La Mosquée de Tinmel : Berceau de l’Occident musulman
L’empire le plus vaste et le plus puissant que l’Occident musulman ait connu à l’époque médiévale a été conçu et organisé dans une bourgade perchée au fond d’une haute vallée de l’Atlas : Tinmel. Le ministre grenadin, Ibn Al Khatib (XIVème siècle) qui a dû traverser trente fois les eaux glaciales de Oued Nfis avant d’atteindre les lieux note que «même en rêve, un fantôme ne saurait emprunter ce chemin !». C’est pourtant de cette bourgade berbère, que sont partis les conquérants almohades, conduits par Ibn Toumert et Abdeloumen, pour former le plus grand empire que la Méditerranée occidentale ait connu depuis celui de Rome.
LÀ cent kilomètres environ, au sud de Marrakech, sur la route d’Asni, on entre dans la vallée du Tensift. Situé dans une enclave à laquelle on accède par un long chemin sinueux, apparaît le petit village de Tinmel. On se croirait en pays cathare ! Sur un premier promontoire, apparaît la kasbah. Puis, accrochée à flanc de montagne, une superbe petite mosquée se confond presque avec la roche. Ce bijou architectural est un bâtiment almohade. Il s’agit plus précisément de la mosquée de Tinmel, un des grands sites de l’histoire du Maroc, oubliée durant des siècles. La route montagneuse et sinueuse qui y mène longe l’Oued Nfis et relie Marrakech à Taroudant. Le site, déjà très difficile d’accès est renforcé par tout un système de fortifications. Tinmel est à l’époque des Almohades (XIIème siècle), une citadelle inexpugnable.

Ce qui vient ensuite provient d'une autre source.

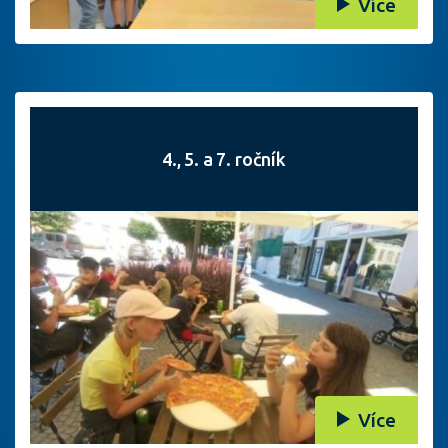
Více
4., 5. a 7. ročník
Více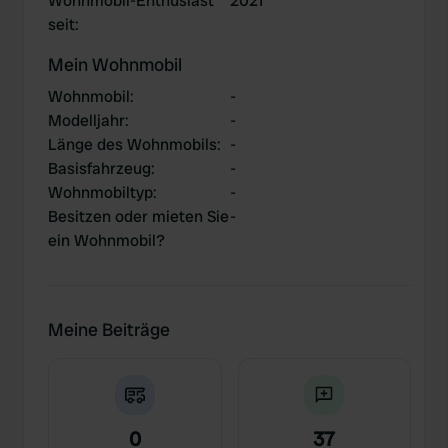
Wohnmobil-Enthusiast
2021
seit
:
Mein Wohnmobil
Wohnmobil
:
-
Modelljahr
:
-
Länge des Wohnmobils
:
-
Basisfahrzeug
:
-
Wohnmobiltyp
:
-
Besitzen oder mieten Sie
-
ein Wohnmobil?
Meine Beiträge
0
37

Quatre hommes suffisent pour protéger le lieu et en interdire l’accès.C’est là, que le fondateur du mouvement almohade, le Mahdi Mohamed Ibn Toumert crée en 1120, un mouvement contestataire, avec la ferme volonté de déraciner totalement les Almoravides. Il y réussit grâce à son génie politique et au choix de ses compagnons dont le plus important est Abdelmoumen Ben Ali. La chevauchée dure près de 20 ans et finit par la chute de la dynastie almoravide et la prise de leur capitale Marrakech. Avec les Almohades, l’ensemble de l’Occident musulman, de Tunis à Marrakech et à l’Andalousie, se trouve unifié pour la première fois. C’est le début d’une grande civilisation que l’on considère désormais comme l’âge d’or du Maroc médiéval. Et Tinmel, bourgade berbère située dans le Haut Atlas marocain, devient la capitale spirituelle et le centre culturel de tout un empire. La dynastie des Hafsides, Ayant régné sur la Tunisie, est originaire de Tinmel et les premiers califes almohades y sont tous inhumés. De cette bourgade berbère, tout un empire fut orchestré par la baguette d’Ibn Toumert, le Mahdi des Almohades. « Comment a-t-il pu diriger des métropoles aussi prestigieuses que Cordoue, Grenade et Séville et des pays comme le Maroc et la Tunisie ? » se demande le vizir et écrivain grenadin Ibn Al Khatib en visitant Tinmel.
"Le Petit Tibet"
Le Haut Atlas est la chaîne la plus élevée du monde arabe. Avec 15 de sommets dépassant 4000 mètres, 800 sommets entre 3500 et 4000 mètres, 1500 entre 2500 et 3500, le Haut-Atlas s'étend sur plus de 700 km.
Les plus hauts sommets restent recouverts de neige de la mi-novembre à la mi- juin, les moins élevés de décembre jusqu'en mars/avril et les villages de fin-décembre jusqu'en mars.
Le Haut Atlas occidental, que l'on apperçoit de Marrakech, rassemble les plus hauts sommets du Maroc, dont le Jbel Toubkal (4167 mètres), le point culminant de tout le monde arabe. Bloc de grès et de granite fortement soulevé et entaillé de profondes vallées, regorgant de fôrets et de cascades, cette partie de la chaîne s'étire jusqu'au nord de Taroudant, puis ses plateaux et ses montagnes tombent brutalement dans l'Atlantique entre Tamri et Agadir.
Le Haut-Atlas Oriental, également très enneigé, avec ses gorges spectaculaires, ses hauts plateaux, ses crêtes calcaires plus érodées, culmine au Jbel Ighil M'Goun, à 4071 m.
Le Haut-Atlas Oriental, celui de la région de Midelt, d'Imilchil et de Rich, reçoit également de très abondantes chutes de neiges. Son relief morcelé est dominé par le Jbel Ayachi (3737 mètres)
Dans toutes ces parties du massif, les routes sont très souvent coupées pour quelques jours afin d'évacuer les abondantes précipitations de neige.